> **Your assignment**
Starting at the line that has "What is the maximum value for 1c5575578...?" and stopping after the line that has "Age-Adjusted Rate, Lower 95% CI, Upper 95% CI", write out those lines again with "maximum value" swapped for "highest value" and everything else left unchanged. Give only those lines.

::: Data provided

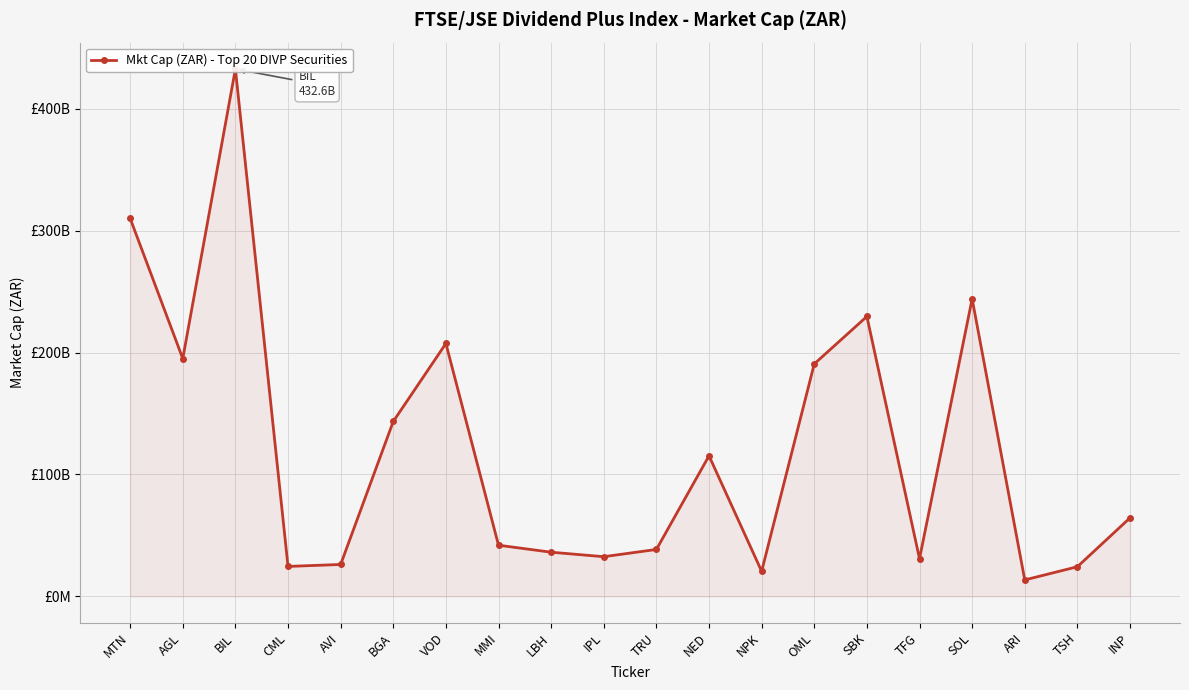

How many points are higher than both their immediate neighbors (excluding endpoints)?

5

::::::
::: Data provided

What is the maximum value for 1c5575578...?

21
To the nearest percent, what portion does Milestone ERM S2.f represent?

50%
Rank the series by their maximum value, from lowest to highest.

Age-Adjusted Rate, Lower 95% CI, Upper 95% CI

::::::

> **Result of this exercise**
What is the highest value for 1c5575578...?

21
To the nearest percent, what portion does Milestone ERM S2.f represent?

50%
Rank the series by their highest value, from lowest to highest.

Age-Adjusted Rate, Lower 95% CI, Upper 95% CI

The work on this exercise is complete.